3. Destek grupları yalnız olmadığınızı hatırlatır. Bağımlı bireyler veya yakınları için kurulmuş destek grupları (örneğin: Al-Anon, NA – Anonymous Gruplar, Gam-Anon gibi) aynı süreçten geçen kişileri bir araya getirir. Bazen bir terapist kadar etkili olur çünkü “ben de öyle hissetmiştim” cümlesi çok şey taşır. Ancak katılmadan önce şunlara dikkat edin: •Grup gönüllülük esaslı mı? Yönlendirme yapan kişi profesyonel ya da eğitimli biri mi? Anonimlik korunuyor mu?
4. Reçete yazma yetkisi sadece psikiyatristtedir. Bağımlılıkla birlikte gelen depresyon, anksiyete gibi durumlarda ilaç desteği gerekebilir. Bu noktada psikiyatrist desteği önemlidir. Psikologlar ilaç yazmaz, ancak sizi bir psikiyatriste yönlendirebilir.
Nereden Destek Alabilirim? (Türkiye İçin)
1. AMATEM (Alkol ve Madde Bağımlılığı Tedavi Merkezi): Birçok devlet hastanesinde bulunur. Yatarak ya da ayakta tedavi hizmeti sunar. Sosyal güvencesi olan bireyler için erişilebilir bir seçenektir. → Randevu almak için MHRS veya hastane iletişim kanalları kullanılabilir.
2. Yeşilay Danışmanlık Merkezi (YEDAM): Ücretsiz psikolojik destek sunar. Alkol, madde, tütün ve teknoloji bağımlılığı konusunda bireysel görüşmeler, grup terapileri ve aile görüşmeleri yapılır. → www.yedam.org.tr üzerinden başvuru yapılabilir. → Danışma Hattı: 115 (Ücretsiz ve 7/24 açık)
3. Psikiyatrist ve Klinik Psikologlar (Özel): Özellikle madde dışı bağımlılıklarda (internet, ilişki, alışveriş, kumar gibi) terapi süreci çok etkilidir.
Uzman seçerken:
• Klinik psikolog ya da psikiyatrist olduğuna,
• Bağımlılık alanında çalışıp çalışmadığına,
• Terapi yaklaşımına dikkat edin. (EMDR, BDT, MBCT gibi yöntemler bağımlılıkta sık kullanılır.)
4. Online Terapi Platformları: Artık birçok bağımlılık terapisti online çalışabiliyor.

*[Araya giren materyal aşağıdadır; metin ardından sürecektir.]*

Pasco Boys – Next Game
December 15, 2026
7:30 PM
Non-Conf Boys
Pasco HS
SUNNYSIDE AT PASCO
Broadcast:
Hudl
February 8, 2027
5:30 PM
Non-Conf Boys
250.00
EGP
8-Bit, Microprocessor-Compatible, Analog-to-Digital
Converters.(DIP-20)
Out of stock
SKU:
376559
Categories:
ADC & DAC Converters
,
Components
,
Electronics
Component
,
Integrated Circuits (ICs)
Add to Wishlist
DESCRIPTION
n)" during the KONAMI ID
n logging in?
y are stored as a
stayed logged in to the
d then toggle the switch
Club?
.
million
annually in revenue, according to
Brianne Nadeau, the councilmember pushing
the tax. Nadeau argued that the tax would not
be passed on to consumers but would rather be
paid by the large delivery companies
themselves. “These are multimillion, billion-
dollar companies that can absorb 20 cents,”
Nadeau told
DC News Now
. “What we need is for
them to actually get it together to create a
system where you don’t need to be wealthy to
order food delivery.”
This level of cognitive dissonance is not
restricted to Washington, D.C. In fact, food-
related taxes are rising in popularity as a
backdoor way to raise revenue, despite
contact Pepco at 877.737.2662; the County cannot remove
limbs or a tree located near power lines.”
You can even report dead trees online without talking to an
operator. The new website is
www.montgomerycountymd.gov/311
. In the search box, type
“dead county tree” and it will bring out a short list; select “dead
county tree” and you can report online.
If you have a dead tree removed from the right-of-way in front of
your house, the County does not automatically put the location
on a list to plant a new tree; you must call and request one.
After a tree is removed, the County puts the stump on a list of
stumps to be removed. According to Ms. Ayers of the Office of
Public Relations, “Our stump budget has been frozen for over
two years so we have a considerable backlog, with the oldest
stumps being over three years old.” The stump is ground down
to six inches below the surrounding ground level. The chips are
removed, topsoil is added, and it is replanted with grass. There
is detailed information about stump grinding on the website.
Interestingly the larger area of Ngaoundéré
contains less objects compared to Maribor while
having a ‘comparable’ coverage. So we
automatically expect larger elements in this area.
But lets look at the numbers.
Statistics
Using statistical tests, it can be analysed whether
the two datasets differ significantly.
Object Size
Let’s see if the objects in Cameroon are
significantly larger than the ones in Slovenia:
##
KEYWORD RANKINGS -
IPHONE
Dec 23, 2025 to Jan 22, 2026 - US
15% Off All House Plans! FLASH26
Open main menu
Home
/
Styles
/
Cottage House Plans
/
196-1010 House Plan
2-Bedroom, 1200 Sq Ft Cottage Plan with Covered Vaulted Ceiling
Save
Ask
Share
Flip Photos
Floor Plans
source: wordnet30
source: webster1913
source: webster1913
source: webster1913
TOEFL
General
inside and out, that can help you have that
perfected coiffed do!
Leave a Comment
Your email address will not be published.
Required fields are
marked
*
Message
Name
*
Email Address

Özellikle utanç duygusunun yüksek olduğu ilk adımlarda bu, kişinin rahatlamasını sağlayabilir.
5. Destek Grupları – Türkiye’de Aktif Olanlar:
• Alkolikler Anonim (AA): www.aatr.org
• Narkotikler Anonim (NA): www.natr.org
• Al-Anon (Alkol Bağımlısı Yakınları İçin): www.al-anon.org
• Gam-Anon (Kumar Bağımlısı Yakınları İçin): www.gam-anon.org
Unutmayın: Yardım istemek zayıflık değil, gücün ta kendisidir. Bağımlılıkla ilgili süreciniz ister kendinizle, ister bir yakınınızla ilgili olsun… Yalnız değilsiniz. Anlatmak, anlamak ve değişmek mümkün. Ve bu yolculukta ilk adım genellikle bir cümleyle başlar: “Ben bunu tek başıma taşıyamıyorum.”
Sağlıkla kalın..
Kaynakça:
- American Psychiatric Association (2013). Diagnostic and Statistical Manual of Mental Disorders (5th ed.) – DSM-5. Arlington, VA: American Psychiatric Publishing.
→ Bağımlılığın tanımı, belirtileri ve türleri için temel klinik kaynak. - Volkow, N. D., Koob, G. F., & McLellan, A. T. (2016). Neurobiologic Advances from the Brain Disease Model of Addiction. New England Journal of Medicine, 374(4), 363–371.
→ Bağımlılığın irade zayıflığı değil, nörobiyolojik bir hastalık olduğunu vurgulayan önemli bir makale. - National Institute on Drug Abuse (NIDA). Drugs, Brains, and Behavior: The Science of Addiction. (2020).
https://nida.nih.gov
→ Bağımlılıkla ilgili mitler, beyin etkileri ve tedavi yöntemleri hakkında açık ve bilimsel bilgiler sunan bir kılavuz. - Maté, G. (2008). In the Realm of Hungry Ghosts: Close Encounters with Addiction. Toronto: Knopf Canada.
→ Bağımlılığa daha bütüncül ve insan odaklı bir bakış sunan, terapi diliyle uyumlu, popüler ama bilimsel dayanağı olan bir kaynak.